Both the British and US governments run “nudge units” inspired by the ideas of behavioral economist Richard Thaler and co-author Cass Sunstein in their book Nudge. The purpose of these behavioral insight teams are to run tests and experiments with the purpose of increasing tax revenues and social welfare. These projects are hugely successful; in a recent episode of the Freakanomics Radio podcast, Thaler revealed that “running one of these experiments paid all the expenses of the [UK] team of the first three years.”
A game that operates on the massive scale of League of Legends would benefit from a department tasked with improving the FTUE using the same methodology as the US and British governments to increase new player retention (if it does not already exist within the company). Clearly from the announcement that recent and impending patches seek to make the game easier for new players, Riot is hard at work to improve the game for noobs like me. Similar to the nudge units, one or two successful experiments can handily justify a substantial investment by raising retention rates.

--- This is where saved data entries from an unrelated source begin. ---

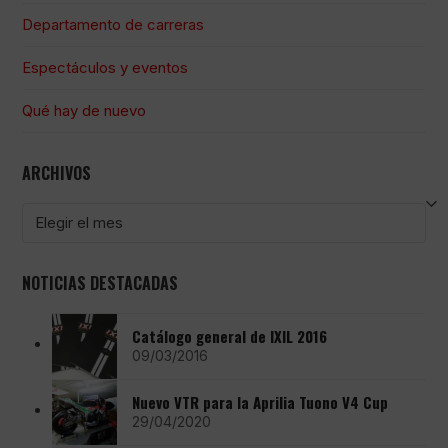
Departamento de carreras
Espectáculos y eventos
Qué hay de nuevo
ARCHIVOS
Archivos
NOTICIAS DESTACADAS
Catálogo general de IXIL 2016
09/03/2016
Nuevo VTR para la Aprilia Tuono V4 Cup
29/04/2020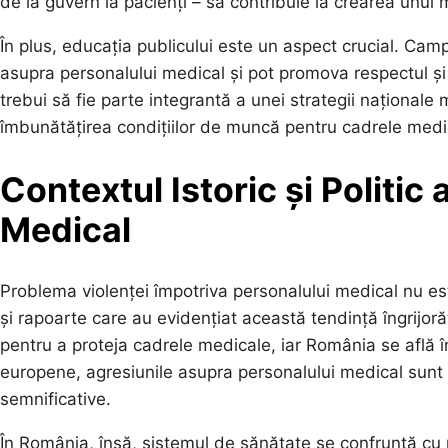
de la guvern la pacienți – să contribuie la crearea unui 
În plus, educația publicului este un aspect crucial. Cam
asupra personalului medical și pot promova respectul și
trebui să fie parte integrantă a unei strategii naționale
îmbunătățirea condițiilor de muncă pentru cadrele medi
Contextul Istoric și Politic 
Medical
Problema violenței împotriva personalului medical nu es
și rapoarte care au evidențiat această tendință îngrijor
pentru a proteja cadrele medicale, iar România se află în
europene, agresiunile asupra personalului medical sunt t
semnificative.
În România, însă, sistemul de sănătate se confruntă cu mu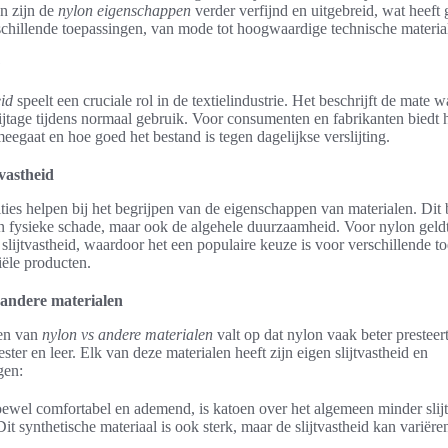
n zijn de
nylon eigenschappen
verder verfijnd en uitgebreid, wat heeft g
rschillende toepassingen, van mode tot hoogwaardige technische materia
?
eid
speelt een cruciale rol in de textielindustrie. Het beschrijft de mate 
lijtage tijdens normaal gebruik. Voor consumenten en fabrikanten biedt h
eegaat en hoe goed het bestand is tegen dagelijkse verslijting.
tvastheid
ities helpen bij het begrijpen van de eigenschappen van materialen. Dit b
n fysieke schade, maar ook de algehele duurzaamheid. Voor nylon geldt
 slijtvastheid, waardoor het een populaire keuze is voor verschillende t
iële producten.
 andere materialen
ken van
nylon vs andere materialen
valt op dat nylon vaak beter presteer
ster en leer. Elk van deze materialen heeft zijn eigen slijtvastheid en
gen:
wel comfortabel en ademend, is katoen over het algemeen minder slijt
it synthetische materiaal is ook sterk, maar de slijtvastheid kan variëre
.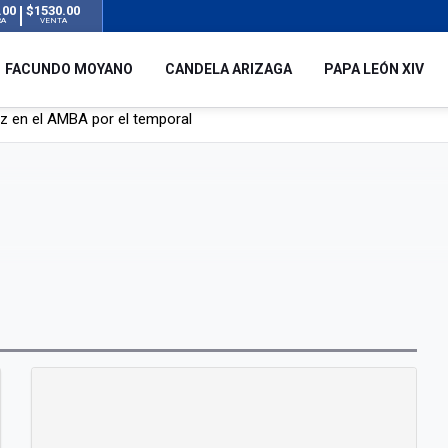
.00
$1530.00
RA
VENTA
FACUNDO MOYANO
CANDELA ARIZAGA
PAPA LEÓN XIV
 silencio tras el incidente con Facundo Moyano: “Tengo errores com
remas para dolores musculares de una conocida marca
ngreso contra el Gobierno por su proyecto para modificar la ley de 
uz en el AMBA por el temporal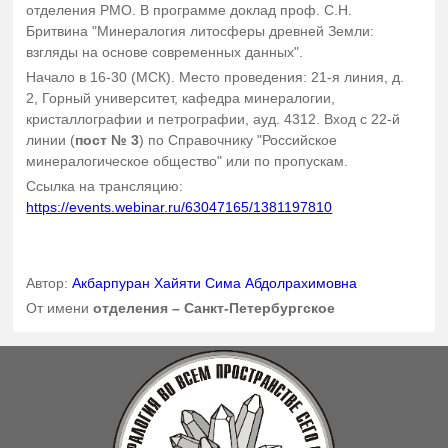
отделения РМО. В программе доклад проф. С.Н.
Бритвина "Минералогия литосферы древней Земли:
взгляды на основе современных данных".
Начало в 16-30 (МСК). Место проведения: 21-я линия, д.
2, Горный университет, кафедра минералогии,
кристаллографии и петрографии, ауд. 4312. Вход с 22-й
линии (
пост № 3
) по Справочнику "Российское
минералогическое общество" или по пропускам.
Ссылка на трансляцию:
https://events.webinar.ru/63047165/1381197810
Автор:
Акбарпуран Хайяти Сима Абдолрахимовна
От имени
отделения – Санкт-Петербургское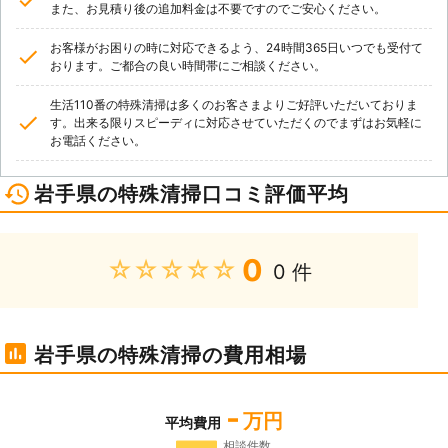
また、お見積り後の追加料金は不要ですのでご安心ください。
お客様がお困りの時に対応できるよう、24時間365日いつでも受付て
おります。ご都合の良い時間帯にご相談ください。
生活110番の特殊清掃は多くのお客さまよりご好評いただいておりま
す。出来る限りスピーディに対応させていただくのでまずはお気軽に
お電話ください。
岩手県の特殊清掃口コミ評価平均
0
★★★★★
0 件
岩手県の特殊清掃の費用相場
-
万円
平均費用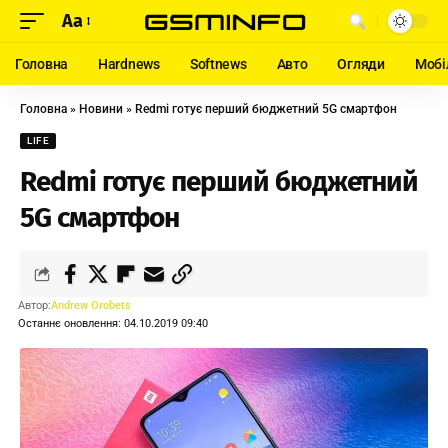
Aa
Головна
Hardnews
Softnews
Авто
Огляди
Мобі
Головна
»
Новини
»
Redmi готує перший бюджетний 5G смартфон
LIFE
Redmi готує перший бюджетний
5G смартфон
Автор:
Andrew Orobets
Останнє оновлення: 04.10.2019 09:40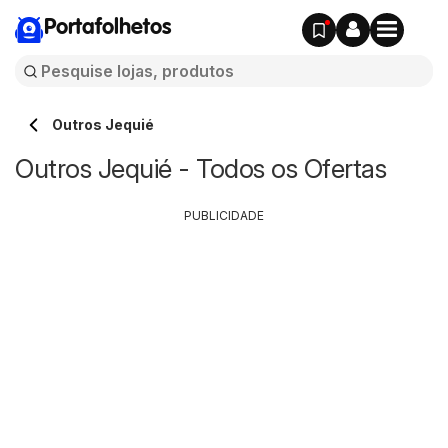
Portafolhetos
Outros Jequié
Outros Jequié - Todos os Ofertas
PUBLICIDADE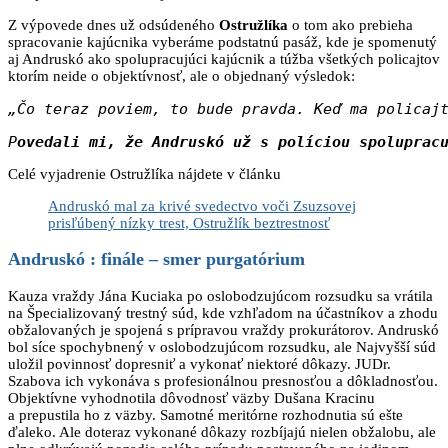
Z výpovede dnes už odsúdeného
Ostružlíka
o tom ako prebieha
spracovanie kajúcnika vyberáme podstatnú pasáž, kde je spomenutý
aj Andruskó ako spolupracujúci kajúcnik a túžba všetkých policajtov
ktorím neide o objektívnosť, ale o objednaný výsledok:
„Čo teraz poviem, to bude pravda. Keď ma policaj
P
ovedali mi, že Andruskó už s políciou spoluprac
Celé vyjadrenie Ostružlíka nájdete v článku
Andruskó mal za krivé svedectvo voči Zsuzsovej
prisľúbený nízky trest, Ostružlík beztrestnosť
Andruskó : finále – smer purgatórium
Kauza vraždy Jána Kuciaka po oslobodzujúcom rozsudku sa vrátila
na Špecializovaný trestný súd, kde vzhľadom na účastníkov a zhodu
obžalovaných je spojená s prípravou vraždy prokurátorov. Andruskó
bol síce spochybnený v oslobodzujúcom rozsudku, ale Najvyšší súd
uložil povinnosť dopresniť a vykonať niektoré dôkazy. JUDr.
Szabova ich vykonáva s profesionálnou presnosťou a dôkladnosťou.
Objektívne vyhodnotila dôvodnosť väzby Dušana Kracinu
a prepustila ho z väzby. Samotné meritórne rozhodnutia sú ešte
ďaleko. Ale doteraz vykonané dôkazy rozbíjajú nielen obžalobu, ale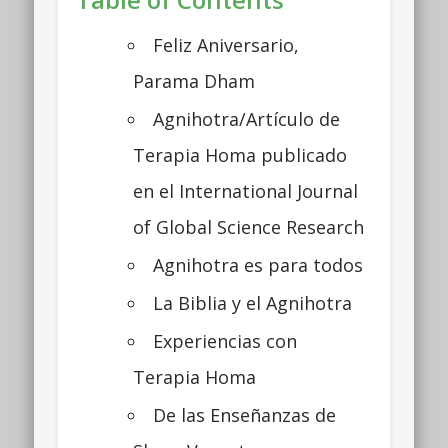
Feliz Aniversario,
Parama Dham
Agnihotra/Artículo de
Terapia Homa publicado
en el International Journal
of Global Science Research
Agnihotra es para todos
La Biblia y el Agnihotra
Experiencias con
Terapia Homa
De las Enseñanzas de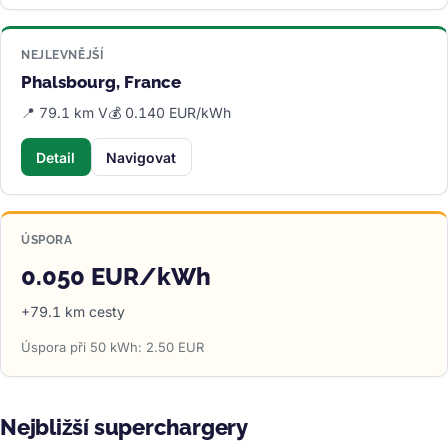
NEJLEVNĚJŠÍ
Phalsbourg, France
📍 79.1 km V
💰 0.140 EUR/kWh
Detail
Navigovat
ÚSPORA
0.050 EUR/kWh
+79.1 km cesty
Úspora při 50 kWh: 2.50 EUR
Nejbližší superchargery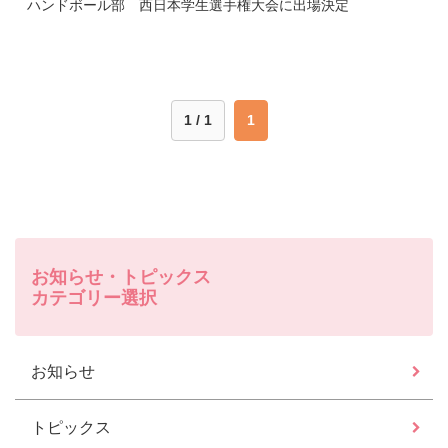
ハンドボール部 西日本学生選手権大会に出場決定
1 / 1
1
お知らせ・トピックス
カテゴリー選択
お知らせ
トピックス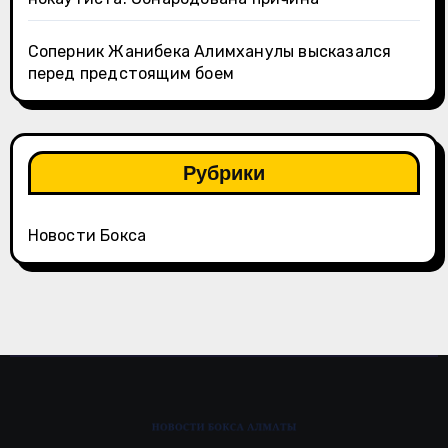
Соперник Жанибека Алимханулы высказался
перед предстоящим боем
Рубрики
Новости Бокса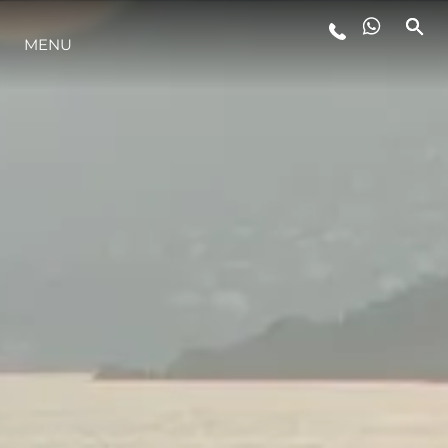
MENU
STYL ŻYCIA
INNOWACJA
PRZEDSIĘBIORSTWO
ZESPÓŁ
TRADYCJA
WYCEŃ SWOJĄ ŁÓDŹ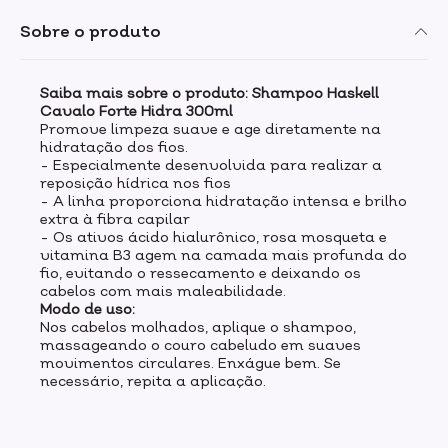
Sobre o produto
Saiba mais sobre o produto: Shampoo Haskell
Cavalo Forte Hidra 300ml
Promove limpeza suave e age diretamente na
hidratação dos fios.
- Especialmente desenvolvida para realizar a
reposição hídrica nos fios
- A linha proporciona hidratação intensa e brilho
extra à fibra capilar
- Os ativos ácido hialurônico, rosa mosqueta e
vitamina B3 agem na camada mais profunda do
fio, evitando o ressecamento e deixando os
cabelos com mais maleabilidade.
Modo de uso:
Nos cabelos molhados, aplique o shampoo,
massageando o couro cabeludo em suaves
movimentos circulares. Enxágue bem. Se
necessário, repita a aplicação.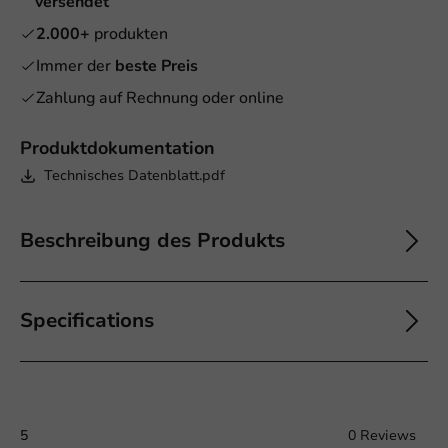
versendet
2.000+
produkten
Immer der
beste Preis
Zahlung auf Rechnung oder online
Produktdokumentation
Technisches Datenblatt.pdf
Beschreibung des Produkts
Specifications
5
0 Reviews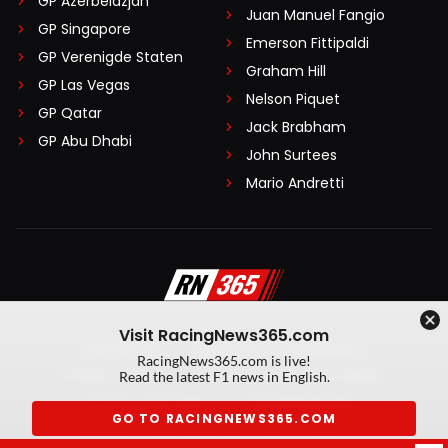
GP Azerbeidzjan
Juan Manuel Fangio
GP Singapore
Emerson Fittipaldi
GP Verenigde Staten
Graham Hill
GP Las Vegas
Nelson Piquet
GP Qatar
Jack Brabham
GP Abu Dhabi
John Surtees
Mario Andretti
Visit RacingNews365.com
Disclaimer
Algemene voorwaarden
RacingNews365.com is live!
Privacy Policy
Created by On Your Marks
Read the latest F1 news in English.
Privacy manager
Kansspeluitingen
GO TO RACINGNEWS365.COM
© 2026 RacingNews365. Alle rechten voorbehouden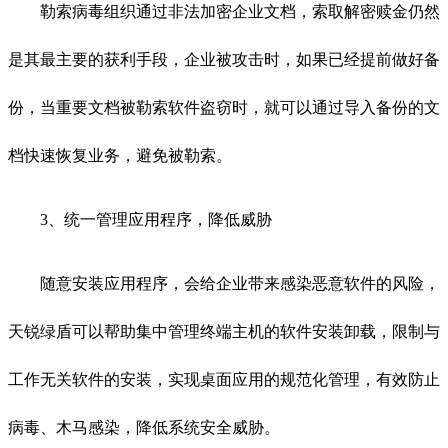
勒索病毒组织通过非法加密企业文档，索取解密赎金仍然
是其最主要的获利手段，企业被攻击时，如果已经提前做好备
份，当重要文档被勒索软件盗窃时，就可以通过导入备份的文
档快速恢复业务，避免被勒索。
3、统一管理应用程序，降低威胁
随意安装应用程序，会给企业带来感染恶意软件的风险，
天锐绿盾可以帮助集中管理终端主机的软件安装卸载，限制与
工作无关软件的安装，实现桌面应用的规范化管理，有效防止
病毒、木马感染，降低系统安全威胁。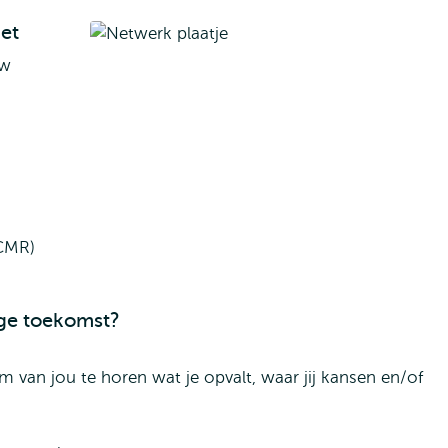
et
aw
(CMR)
ge toekomst?
 van jou te horen wat je opvalt, waar jij kansen en/of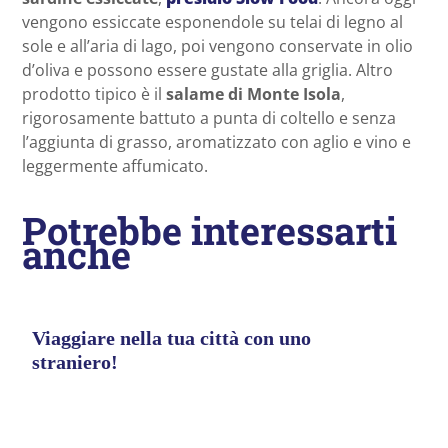
vengono essiccate esponendole su telai di legno al
sole e all’aria di lago, poi vengono conservate in olio
d’oliva e possono essere gustate alla griglia. Altro
prodotto tipico è il
salame di Monte Isola
,
rigorosamente battuto a punta di coltello e senza
l’aggiunta di grasso, aromatizzato con aglio e vino e
leggermente affumicato.
Potrebbe interessarti
anche
Viaggiare nella tua città con uno
straniero!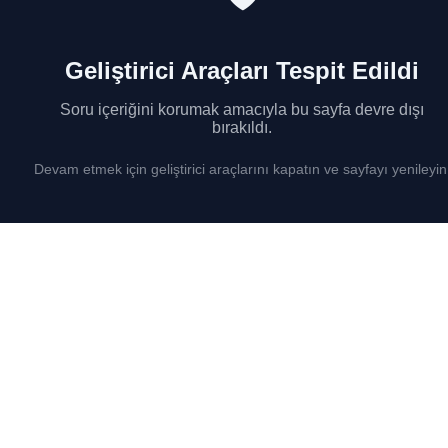
Geliştirici Araçları Tespit Edildi
Soru içeriğini korumak amacıyla bu sayfa devre dışı
bırakıldı.
Devam etmek için geliştirici araçlarını kapatın ve sayfayı yenileyin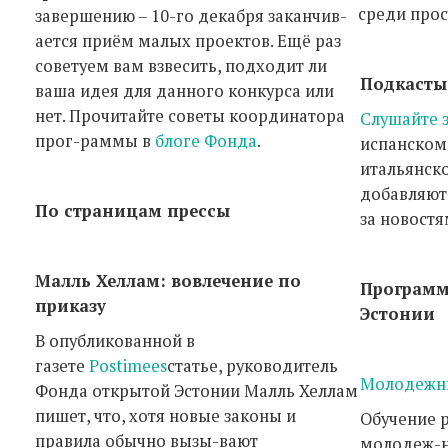
среди прос
завершению – 10-го декабря заканчив-
ается приём малых проектов. Ещё раз
советуем вам взвесить, подходит ли
Подкасты
ваша идея для данного конкурса или
нет. Прочитайте советы координатора
Слушайте 
прог-раммы в
блоге Фонда
.
испанском
итальянск
добавляют
По страницам прессы
за новост
Малль Хеллам: вовлечение по
Программ
приказу
Эстонии
В опубликованной в
газете
Postimees
статье, руководитель
Молодежн
Фонда открытой Эстонии Малль Хеллам
пишет, что, хотя новые законы и
Обучение 
правила обычно вызы-вают
молодеж-н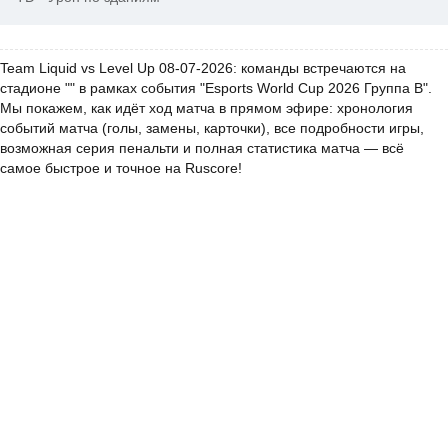
Team Liquid vs Level Up 08-07-2026: команды встречаются на
стадионе "" в рамках события "Esports World Cup 2026 Группа B".
Мы покажем, как идёт ход матча в прямом эфире: хронология
событий матча (голы, замены, карточки), все подробности игры,
возможная серия пенальти и полная статистика матча — всё
самое быстрое и точное на Ruscore!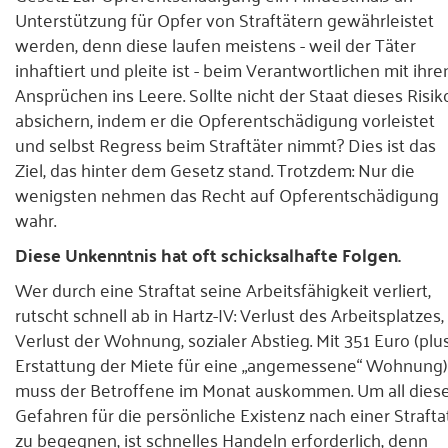
Unterstützung für Opfer von Straftätern gewährleistet
werden, denn diese laufen meistens - weil der Täter
inhaftiert und pleite ist - beim Verantwortlichen mit ihre
Ansprüchen ins Leere. Sollte nicht der Staat dieses Risik
absichern, indem er die Opferentschädigung vorleistet
und selbst Regress beim Straftäter nimmt? Dies ist das
Ziel, das hinter dem Gesetz stand. Trotzdem: Nur die
wenigsten nehmen das Recht auf Opferentschädigung
wahr.
Diese Unkenntnis hat oft schicksalhafte Folgen.
Wer durch eine Straftat seine Arbeitsfähigkeit verliert,
rutscht schnell ab in Hartz-IV: Verlust des Arbeitsplatzes,
Verlust der Wohnung, sozialer Abstieg. Mit 351 Euro (plu
Erstattung der Miete für eine „angemessene“ Wohnung)
muss der Betroffene im Monat auskommen. Um all dies
Gefahren für die persönliche Existenz nach einer Strafta
zu begegnen, ist schnelles Handeln erforderlich, denn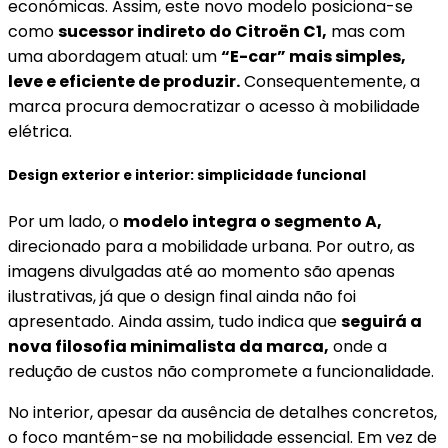
económicas. Assim, este novo modelo posiciona-se
como
sucessor indireto do Citroën C1,
mas com
uma abordagem atual: um
“E-car” mais simples,
leve e eficiente de produzir.
Consequentemente, a
marca procura democratizar o acesso à mobilidade
elétrica.
Design exterior e interior: simplicidade funcional
Por um lado, o
modelo integra o segmento A,
direcionado para a mobilidade urbana. Por outro, as
imagens divulgadas até ao momento são apenas
ilustrativas, já que o design final ainda não foi
apresentado. Ainda assim, tudo indica que
seguirá a
nova filosofia minimalista da marca,
onde a
redução de custos não compromete a funcionalidade.
No interior, apesar da ausência de detalhes concretos,
o foco mantém-se na mobilidade essencial. Em vez de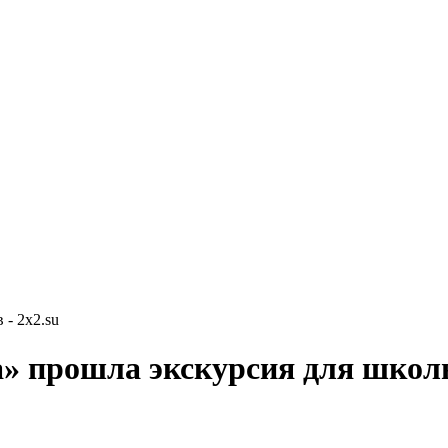
- 2x2.su
» прошла экскурсия для школ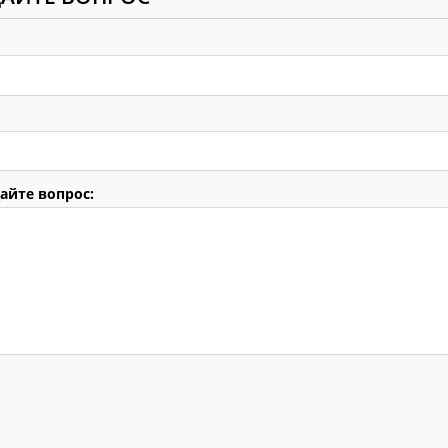
айте вопрос: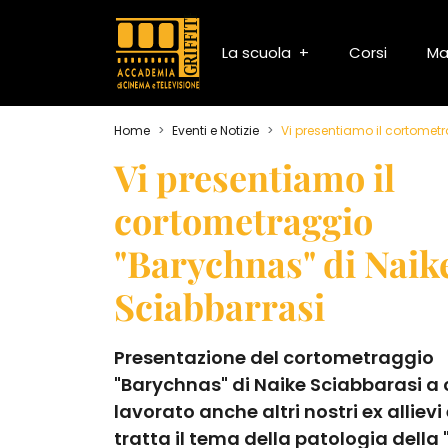
La scuola
Corsi
Ma
Home
Eventi e Notizie
Vi presentiamo il cortomet
Vi presentiamo il
cortometraggio
"Barychnas" di Naik
Sciabbarrasi
Presentazione del cortometraggio
"Barychnas" di Naike Sciabbarasi a
lavorato anche altri nostri ex allievi
tratta il tema della patologia della 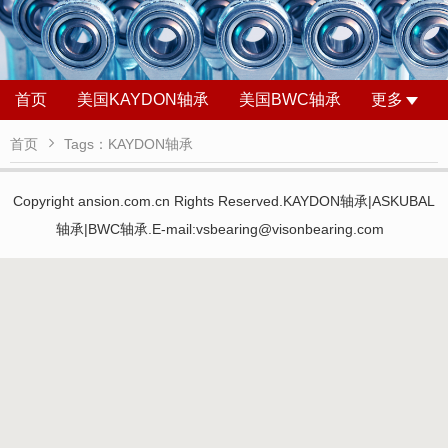
首页
美国KAYDON轴承
美国BWC轴承
更多

首页
Tags：KAYDON轴承
Copyright ansion.com.cn Rights Reserved.KAYDON轴承|ASKUBAL
轴承|BWC轴承.E-mail:vsbearing@visonbearing.com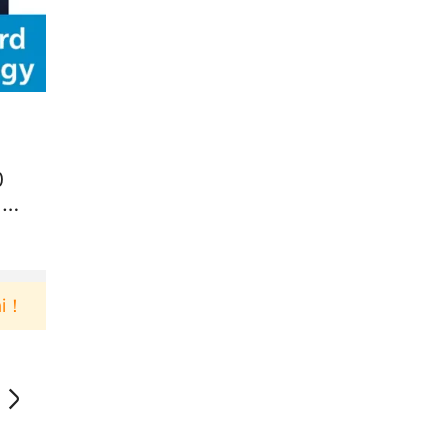
0
LI
Pengguna baru berbelanja di aplikasi Akulaku bisa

The steep learning curve of LoL creates an opportunity for competitors (albeit handsomely bankrolled ones) not to focus on converting Riot’s existing and rabid fan base, but instead to buy up the market for new players. A more accessible game that better retains new players combined with a massive marketing spend could allow a competitor to gain an appreciable market share in the crowded MOBA space. So long as noobs like me face the dual pressures of game maturity and player immaturity, there is still room for competitors to make headway. So long as acquired players face a daunting FTUE, there is the opportunity for Riot to make improvements to League that are equally positive for players and balance sheets.